At the end, we get a couple of newspaper articles detailing what happens to the modern protagonists. The businessman dies from the fungal infection, while the two archeologists survive and get married. Thus ends "Sunbird," and you might feel a slightly racist aftertaste in your month. Let's see what themes we've covered: magical negroes (in the form of the servile bushman sidekick), "white man's burden" (the idea that the poor blacks need to be kept in line by the whites rather than treated as equal under law), the implication that blacks are uncivilized brutes seeking to annihilate "superior" cultures by crudely copying their tactics, and that inbred, racist oligarchies must use harsh punishments to stay in power at all costs. Even racially mixed characters are shown with contempt, such as a unit of racially-mixed warriors that betrays the city of Opet near the end.

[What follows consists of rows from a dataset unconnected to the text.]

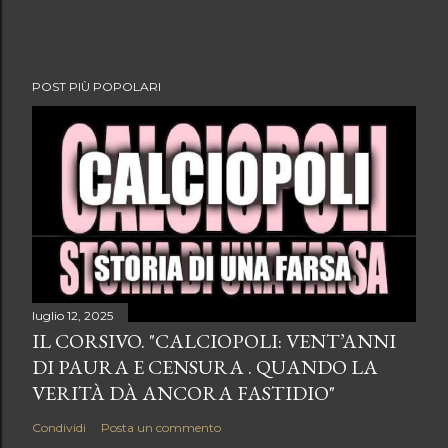
POST PIÙ POPOLARI
luglio 12, 2025
IL CORSIVO. "CALCIOPOLI: VENT’ANNI
DI PAURA E CENSURA . QUANDO LA
VERITÀ DÀ ANCORA FASTIDIO"
Condividi
Posta un commento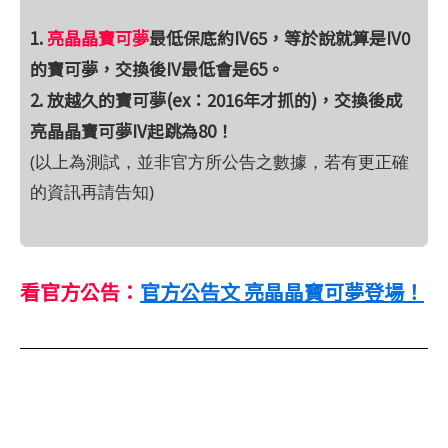
1.
亮晶晶寶可夢
最低保底約IV65，等於說就算是IV0
的寶可夢，交換後IV最低會是65。
2. 放越久的寶可夢(ex：2016年才抓的)，交換後成
亮晶晶寶可夢IV起跳為80！
(以上為測試，並非官方所公告之數據，若有更正確
的資訊再請告知)
看官方公告：
官方公告文 亮晶晶寶可夢登場！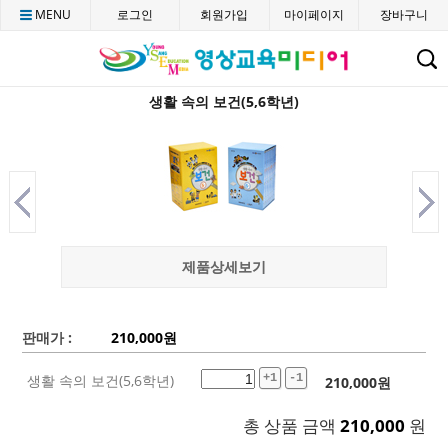
MENU
로그인
회원가입
마이페이지
장바구니
C
생활 속의 보건(5,6학년)
제품상세보기
판매가 :
210,000
원
생활 속의 보건(5,6학년)
+1
-1
210,000
원
총 상품 금액
210,000
원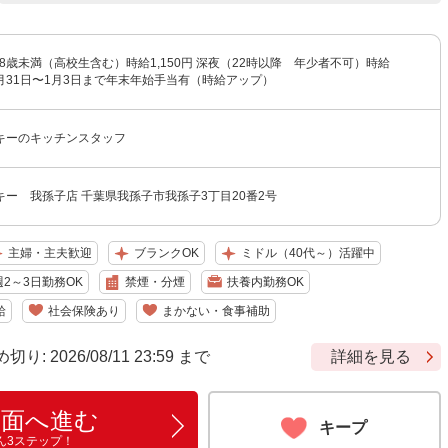
円 18歳未満（高校生含む）時給1,150円 深夜（22時以降 年少者不可）時給
☆12月31日〜1月3日まで年末年始手当有（時給アップ）
キーのキッチンスタッフ
ー 我孫子店 千葉県我孫子市我孫子3丁目20番2号
主婦・主夫歓迎
ブランクOK
ミドル（40代～）活躍中
週2～3日勤務OK
禁煙・分煙
扶養内勤務OK
給
社会保険あり
まかない・食事補助
 2026/08/11 23:59 まで
詳細を見る
画面へ進む
キープ
ん3ステップ！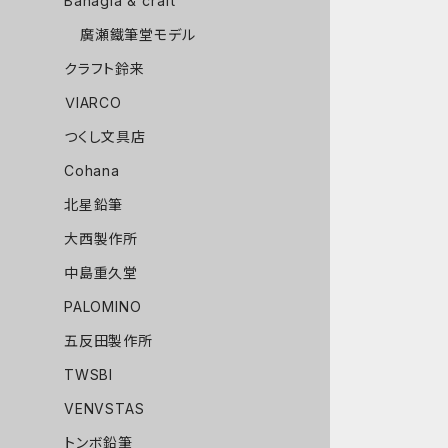
Bahagia & craft
廣瀬鐵筆堂モデル
クラフト鈴来
ＶIARCO
つくし文具店
Cohana
北星鉛筆
大西製作所
中島重久堂
PALOMINO
五反田製作所
TWSBI
VENVSTAS
トンボ鉛筆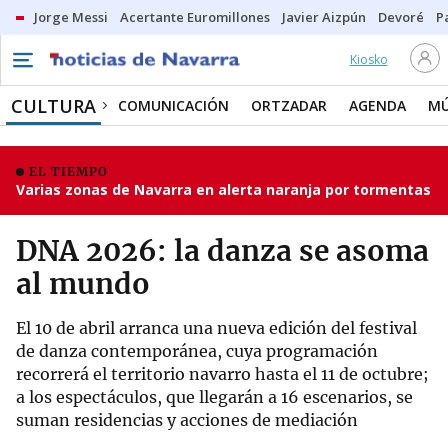
Jorge Messi
Acertante Euromillones
Javier Aizpún
Devoré
P
Kiosko
CULTURA
COMUNICACIÓN
ORTZADAR
AGENDA
MÚ
EL TIEMPO
Varias zonas de Navarra en alerta naranja por tormentas
DNA 2026: la danza se asoma
al mundo
El 10 de abril arranca una nueva edición del festival
de danza contemporánea, cuya programación
recorrerá el territorio navarro hasta el 11 de octubre;
a los espectáculos, que llegarán a 16 escenarios, se
suman residencias y acciones de mediación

Now, there is some (probably unintended) poetic irony in all of this. All of the problems of the historic arc (including the annihilation of the city) were caused by their failure to adjust or give more rights to the underclass. If they avoided the incessant cruelty (which even the king gets called out on), they'd probably not have created such a foe. The same goes for the present, where giving blacks greater political recognition would isolate the deranged terrorists politically. Given this book was written before the fall of apartheid in South Africa, it is even more embarrassing today.
Themes aside, the book was rather enjoyable. The writing was rather solid. The characters were well developed and interesting in both the modern and ancient arcs (even if the antagonist of the ancient segment was one of the more sympathetic characters out of the whole lot). The problems of this tome come from hamfisted drama created by the love triangle and the racist themes burdening it like so much worthless chaff. The romance subplots ruin the otherwise solid pacing and thorough research. Not to worry, though, as racism will soon be a thing of the past, as your minds and bodies become fused into zomborgs. I'm Dr. Bizarro, and dare you to return to the Bookshelf of Horrors, where your worst tomes become my favorite tortures.